The Nagas

Hill Peoples of Northeast India

Project Introduction The Naga Database

manuscript notes on the Zemi Nagas by Ursula Graham Bower

caption: gennas
caption: Hga-ngi genna: performed late Decomber
medium: notes
production:
person: Graham Bower/ Ursula
date: 1939-1946
refnum: Betts papers, ring binder 1
acquirer:
person: Centre for South Asian Studies, Cambridge
text: Hga-ngi (late December).
text: 1st day: Hekak-ngi (Day of removing spirits of dead from the village).
text: Anyone who during the past year has performed the ceremony called 'Kade-kang-bam-me-ra-teole' or 'Katsai-me-here-teole', which is an important genna for illness caused by ancestors who must be appeased, must fast from early morning on this day, neither eating, drinking, smoking nor working until the dead have been separated from the living.

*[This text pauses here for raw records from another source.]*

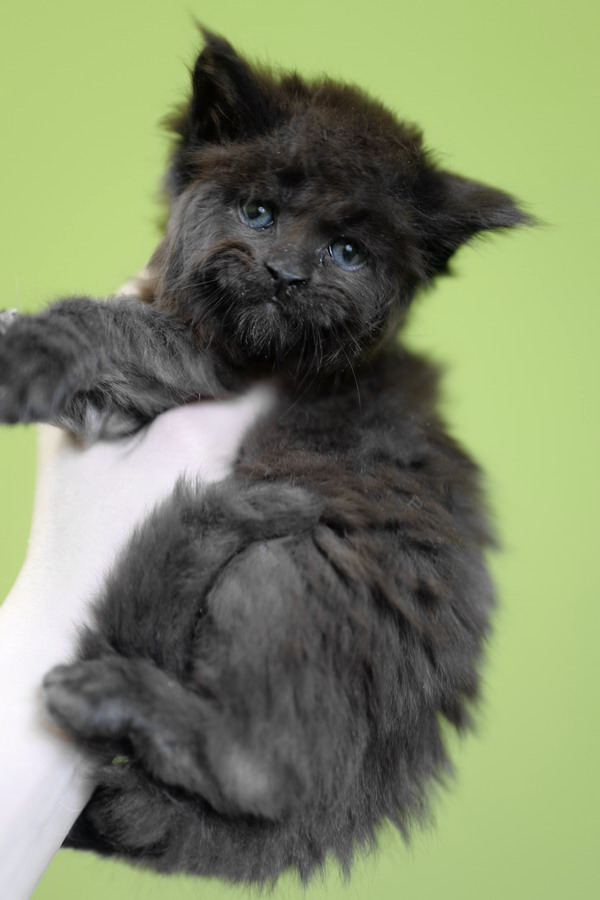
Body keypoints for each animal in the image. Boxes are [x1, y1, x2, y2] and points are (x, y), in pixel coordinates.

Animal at [0, 30, 530, 886]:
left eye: (348, 252)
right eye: (258, 212)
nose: (286, 275)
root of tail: (347, 811)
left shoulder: (212, 367)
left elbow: (103, 326)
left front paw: (21, 351)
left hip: (283, 569)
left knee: (262, 771)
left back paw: (115, 695)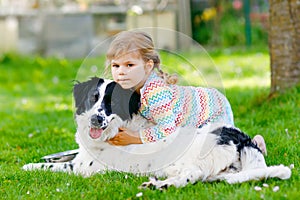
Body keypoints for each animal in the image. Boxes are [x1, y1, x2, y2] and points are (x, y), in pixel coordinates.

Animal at [22, 77, 290, 189]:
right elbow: (59, 158)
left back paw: (162, 186)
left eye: (111, 103)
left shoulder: (83, 168)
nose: (97, 119)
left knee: (192, 175)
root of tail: (242, 140)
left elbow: (50, 167)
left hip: (192, 159)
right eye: (93, 97)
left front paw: (26, 166)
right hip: (219, 174)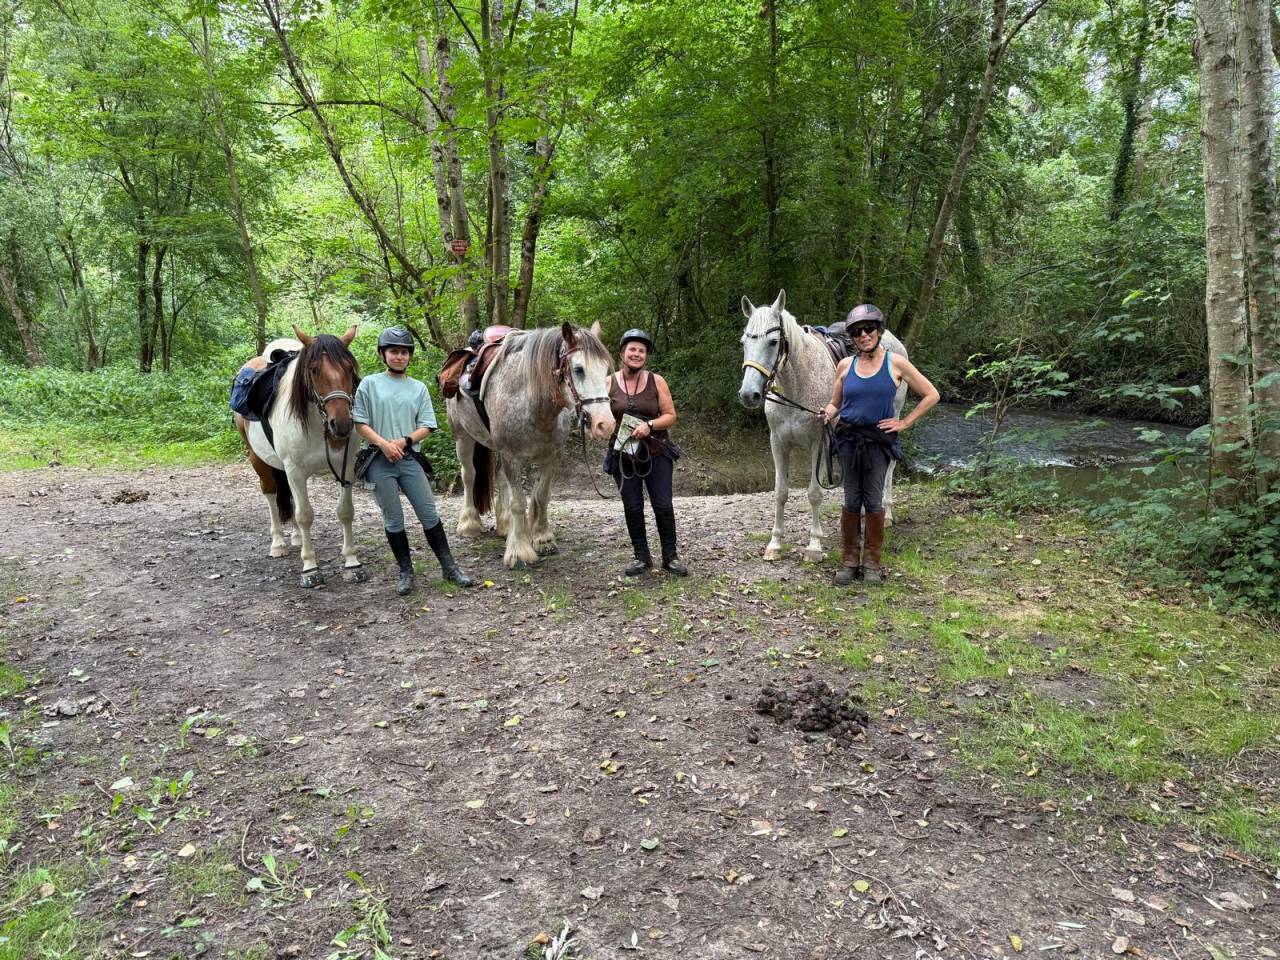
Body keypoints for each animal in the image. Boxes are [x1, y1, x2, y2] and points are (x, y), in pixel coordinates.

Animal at [235, 324, 366, 588]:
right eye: (314, 370)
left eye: (349, 368)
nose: (341, 425)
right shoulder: (295, 470)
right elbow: (305, 515)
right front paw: (310, 568)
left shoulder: (345, 466)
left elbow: (345, 511)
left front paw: (351, 562)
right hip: (258, 461)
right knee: (271, 494)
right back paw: (278, 543)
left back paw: (295, 536)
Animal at [447, 321, 615, 569]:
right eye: (578, 369)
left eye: (605, 370)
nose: (606, 424)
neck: (532, 402)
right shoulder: (512, 457)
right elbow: (519, 502)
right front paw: (518, 551)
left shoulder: (552, 457)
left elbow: (541, 496)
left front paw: (542, 538)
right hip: (463, 437)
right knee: (469, 475)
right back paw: (469, 523)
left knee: (499, 477)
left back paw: (505, 525)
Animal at [737, 290, 907, 562]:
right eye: (744, 342)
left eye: (773, 342)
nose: (748, 394)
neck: (797, 384)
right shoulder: (778, 442)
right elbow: (780, 492)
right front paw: (775, 543)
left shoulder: (818, 442)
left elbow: (814, 493)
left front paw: (814, 546)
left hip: (890, 423)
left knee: (889, 464)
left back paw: (887, 513)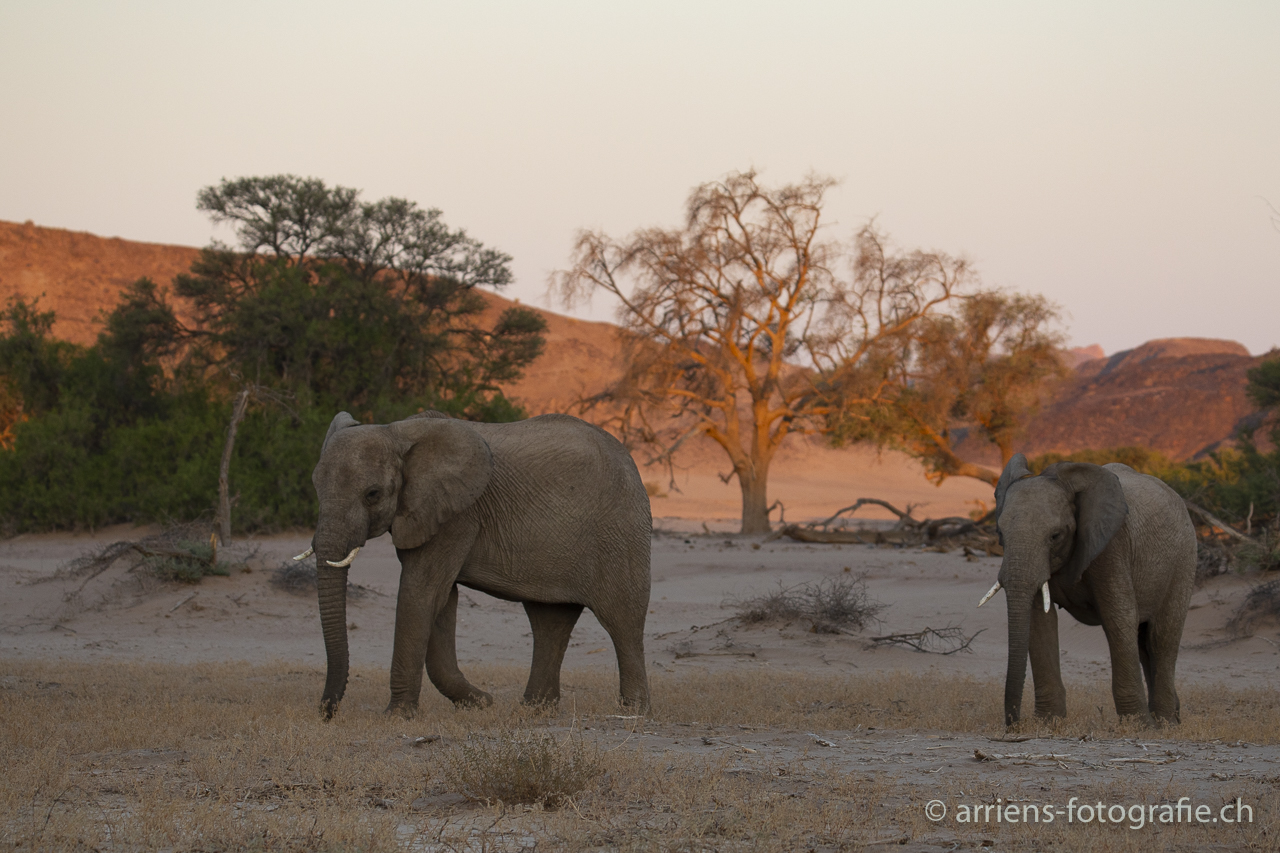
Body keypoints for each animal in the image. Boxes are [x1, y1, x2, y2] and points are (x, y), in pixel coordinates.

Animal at [299, 409, 650, 712]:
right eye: (315, 486)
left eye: (372, 494)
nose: (327, 712)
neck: (396, 432)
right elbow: (441, 599)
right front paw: (479, 703)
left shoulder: (457, 515)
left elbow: (421, 592)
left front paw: (397, 715)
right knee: (549, 621)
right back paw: (535, 709)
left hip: (620, 532)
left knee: (622, 619)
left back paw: (634, 712)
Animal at [977, 450, 1198, 722]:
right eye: (1000, 533)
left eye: (1055, 536)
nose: (1013, 724)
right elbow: (1039, 620)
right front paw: (1048, 723)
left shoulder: (1112, 545)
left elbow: (1118, 618)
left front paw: (1136, 725)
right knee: (1144, 642)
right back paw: (1169, 718)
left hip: (1184, 560)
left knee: (1161, 637)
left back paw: (1164, 723)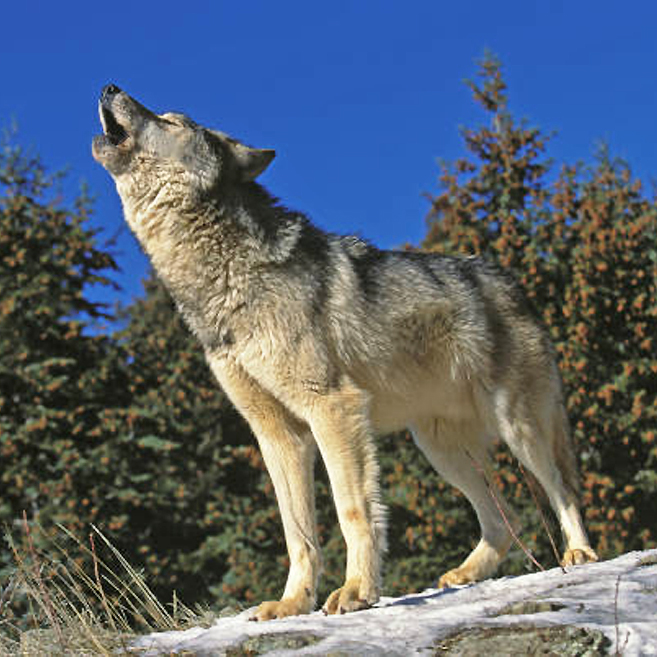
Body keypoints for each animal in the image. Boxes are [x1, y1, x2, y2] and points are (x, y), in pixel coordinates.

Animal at [92, 84, 597, 620]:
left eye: (173, 121)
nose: (109, 86)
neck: (221, 280)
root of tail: (511, 281)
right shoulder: (277, 434)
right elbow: (298, 533)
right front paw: (292, 603)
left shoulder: (333, 408)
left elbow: (352, 510)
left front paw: (357, 591)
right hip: (440, 449)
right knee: (507, 519)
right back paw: (466, 574)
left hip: (518, 428)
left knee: (562, 489)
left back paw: (579, 553)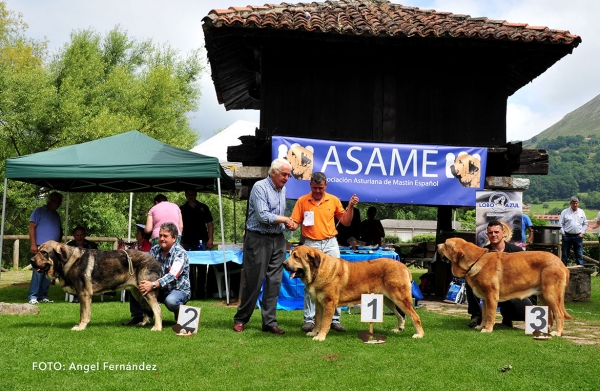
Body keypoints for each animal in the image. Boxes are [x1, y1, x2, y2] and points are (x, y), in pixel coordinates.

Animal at [29, 240, 163, 332]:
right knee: (147, 308)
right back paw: (144, 323)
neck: (66, 261)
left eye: (44, 253)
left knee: (157, 309)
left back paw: (157, 327)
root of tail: (156, 260)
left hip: (146, 291)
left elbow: (83, 313)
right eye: (38, 251)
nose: (31, 260)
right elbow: (83, 313)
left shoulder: (84, 294)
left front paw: (81, 327)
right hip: (137, 292)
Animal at [284, 247, 424, 342]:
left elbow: (324, 322)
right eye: (290, 254)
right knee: (400, 315)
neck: (317, 271)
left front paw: (320, 336)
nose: (284, 264)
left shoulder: (328, 303)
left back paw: (419, 334)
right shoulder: (319, 304)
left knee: (414, 316)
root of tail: (404, 266)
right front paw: (314, 333)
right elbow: (317, 320)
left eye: (296, 256)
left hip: (399, 298)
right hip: (388, 300)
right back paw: (398, 329)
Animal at [436, 237, 572, 336]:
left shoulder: (491, 297)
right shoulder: (485, 299)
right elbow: (484, 315)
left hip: (551, 294)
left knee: (559, 314)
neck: (474, 259)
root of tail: (562, 263)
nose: (437, 245)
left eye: (445, 243)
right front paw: (480, 326)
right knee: (551, 313)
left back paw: (557, 332)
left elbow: (490, 315)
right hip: (544, 295)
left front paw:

Those fasting light a fire and sit outside the house.
text: Whoever wishes to perform a genna for illness on this day, whether they have performed the above mentioned ceremony or not, must also fast and remain outside the house. The principal genna is that called Herasiaba-hera-teole. The tingkhupeo is called to the house, and when he arrives he is given a dog. (Dogs are particularly pleasing to this spirit). He addresses Herakesiaba, the evil spirit responsible for illness, and sometimes also his wife, Kang-iba, (not masculine form), and asks him or them to take the offering and leave the sick man. The sick man puts a little spittle on the dog, and water is poured on it by the tingkhupeo or one of the household. The tingkhupeo then takes it, together with salt, chillies and ginger, all done up in a leaf, a chunga of zao kasang, and a brand from the fire, and a little cooked rice, and goes to the village path outside and above the village. There he kills the dog, lights a fire, and cutting the dog's stomach open, takes the liver and cooks it with the chillies and offers it with the rice and zu in the usual way. The dog's body is then thrown away in the jungle. He returns to the village and repeats the ceremony for anyone else who wants it performed. He may not perform any other one (such as the following); that must be done by one of his subordinates.